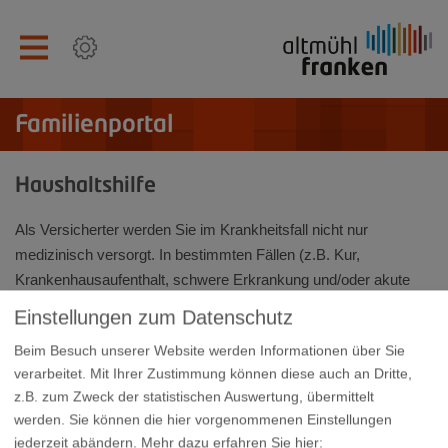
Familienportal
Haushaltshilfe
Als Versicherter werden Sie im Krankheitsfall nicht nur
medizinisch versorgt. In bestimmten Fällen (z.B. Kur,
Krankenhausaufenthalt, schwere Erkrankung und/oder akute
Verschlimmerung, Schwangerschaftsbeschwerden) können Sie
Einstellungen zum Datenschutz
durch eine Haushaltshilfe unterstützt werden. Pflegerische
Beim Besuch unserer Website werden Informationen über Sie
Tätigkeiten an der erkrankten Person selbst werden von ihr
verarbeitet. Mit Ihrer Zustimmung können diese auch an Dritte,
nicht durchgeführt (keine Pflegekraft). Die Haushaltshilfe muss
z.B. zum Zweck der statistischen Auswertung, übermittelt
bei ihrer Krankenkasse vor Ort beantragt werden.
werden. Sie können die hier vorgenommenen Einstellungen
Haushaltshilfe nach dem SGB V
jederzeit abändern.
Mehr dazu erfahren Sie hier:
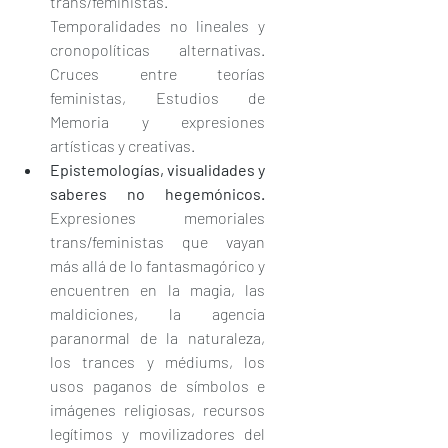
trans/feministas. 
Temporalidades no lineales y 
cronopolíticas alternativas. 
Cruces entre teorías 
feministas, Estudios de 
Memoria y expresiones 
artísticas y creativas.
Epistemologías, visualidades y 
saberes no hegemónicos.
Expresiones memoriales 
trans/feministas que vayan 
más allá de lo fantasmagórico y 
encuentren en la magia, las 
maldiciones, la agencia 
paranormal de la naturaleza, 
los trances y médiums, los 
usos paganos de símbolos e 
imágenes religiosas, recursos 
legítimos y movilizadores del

------------------------------------

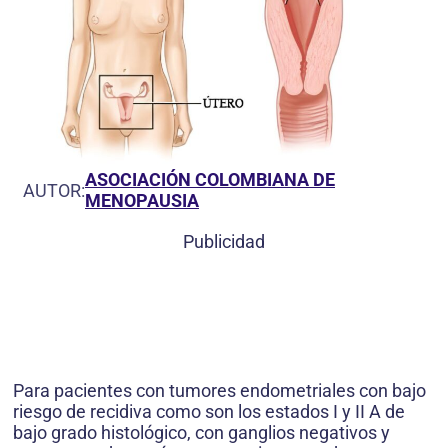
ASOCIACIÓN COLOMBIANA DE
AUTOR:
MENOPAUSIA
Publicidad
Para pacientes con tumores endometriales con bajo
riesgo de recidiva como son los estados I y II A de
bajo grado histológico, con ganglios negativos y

------------------------------------

- [WORK REQUIRED]: The required answer is the exact run of lines above starting at the line with "Familienportal" and ending at the line with "Einstellungen zum Datenschutz", with both ends present.

- [ANSWER TO THIS EXERCISE]:
Familienportal
Haushaltshilfe
Als Versicherter werden Sie im Krankheitsfall nicht nur
medizinisch versorgt. In bestimmten Fällen (z.B. Kur,
Krankenhausaufenthalt, schwere Erkrankung und/oder akute
Verschlimmerung, Schwangerschaftsbeschwerden) können Sie
Einstellungen zum Datenschutz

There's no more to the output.